The chord length in a circle, or any conic section, is the distance between two points that lie on the curve. In our problem, this means determining the straight-line distance between points P and Q, which subtend a given angle at a point within or outside the circle. To determine the precise measurement of the chord length, one can use the trigonometric identity:
\[\text{Length of chord} = 2r \sin\left(\frac{\theta}{2}\right)\]where

• \(r\) is the radius of the circle
• \(\theta\) is the subtended angle in radians

This equation directly relates the radius of the circle and the subtended angle to find the length of a chord. This is essential for solving problems where the circle's radius is not explicitly known but needs to be computed from provided data such as tangent lengths or chord angles.

A subtended angle occurs when an angle is formed at a specific point by two intersecting lines. In the context of circles, this often refers to the angle created at the center or on the circumference by a given arc or chord. In our exercise, understanding the subtended angle is crucial as it guides the calculation of the chord's length, PQ.
The subtended angle at point A from chord PQ is given as \(30^{\circ}\). This means the circle section from P to Q exhibits this angle at A. By splitting the subtended angle into a right triangle configuration, computations can be simplified. This enables the use of basic trigonometry to relate the angle with other measurements such as distances perpendicular to the chord.

• Key point: a subtended angle can help determine arc or chord lengths given specific geometric conditions.

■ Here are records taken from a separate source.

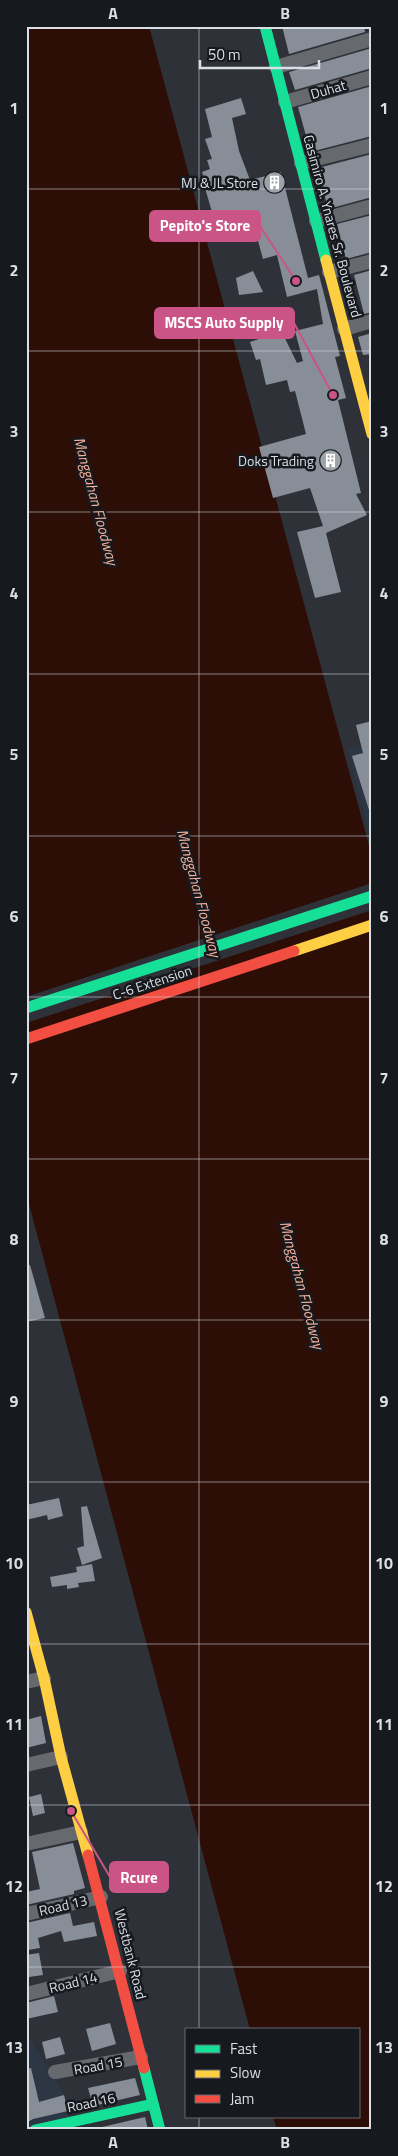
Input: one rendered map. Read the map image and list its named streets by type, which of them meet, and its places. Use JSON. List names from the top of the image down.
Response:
{
  "streets": {
    "main road": [
      "Casimiro A. Ynares Sr. Boulevard",
      "C-6 Extension",
      "Westbank Road",
      "Road 16"
    ],
    "street": [
      "Duhat",
      "Road 13",
      "Road 14",
      "Road 15"
    ]
  },
  "crossings": [
    ["Duhat", "Casimiro A. Ynares Sr. Boulevard"],
    ["Road 13", "Westbank Road"],
    ["Westbank Road", "Road 14"],
    ["Westbank Road", "Road 15"],
    ["Westbank Road", "Road 16"]
  ],
  "water": ["Manggahan Floodway"],
  "places": {
    "building": ["MJ & JL Store", "Doks Trading"],
    "other": ["Pepito's Store", "MSCS Auto Supply", "Rcure"]
  },
  "legend": ["Fast", "Slow", "Jam"],
  "scale_bar": "50 m",
  "grid": {
    "columns": ["A", "B"],
    "rows": [
      "1",
      "2",
      "3",
      "4",
      "5",
      "6",
      "7",
      "8",
      "9",
      "10",
      "11",
      "12",
      "13"
    ]
  }
}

Right angle triangles, which contain a \(90^{\circ}\) angle, are fundamental in trigonometry. They allow for the application of specific trigonometric ratios: sine, cosine, and tangent. In our problem setup, right-angled triangles help us connect the subtended angle with known distances.
Imagine points A, R, and P forming such a triangle. With this triangle:

• The line from R is perpendicular to AP, forming a right angle.
• Side lengths, such as the height from the base to the hypotenuse, align with known data, e.g., 20m and 10m from A to R and S, respectively.

These triangles create a scenario where trigonometric identities can seamlessly calculate other unknown measures, like the chord length, by factoring given angles and side lengths into equations derived from identities like tangent or sine functions.

Trigonometric identities encompass equations that express relationships between trigonometric functions and are pivotal in solving equations involving angles and lengths. In our exercise, the focus is on efficiently using these identities to compute unknown lengths.
Some essential identities are:

• \(\sin^2(\theta) + \cos^2(\theta) = 1\)
• \(\tan(\theta) = \frac{\sin(\theta)}{\cos(\theta)}\)

In particular, the chord length identity mentioned earlier, \(2r \sin\left(\frac{\theta}{2}\right)\), applies here. These identities allow converting the geometric setup into solvable mathematical expressions. For instance, using the known angle of \(30^{\circ}\) and perpendicular distances, one can establish relations that unlock the solution to find the accurate measurement of the chord PQ. By transforming geometric insights into algebraic expressions, trigonometric identities offer powerful tools for solving complex trigonometric problems.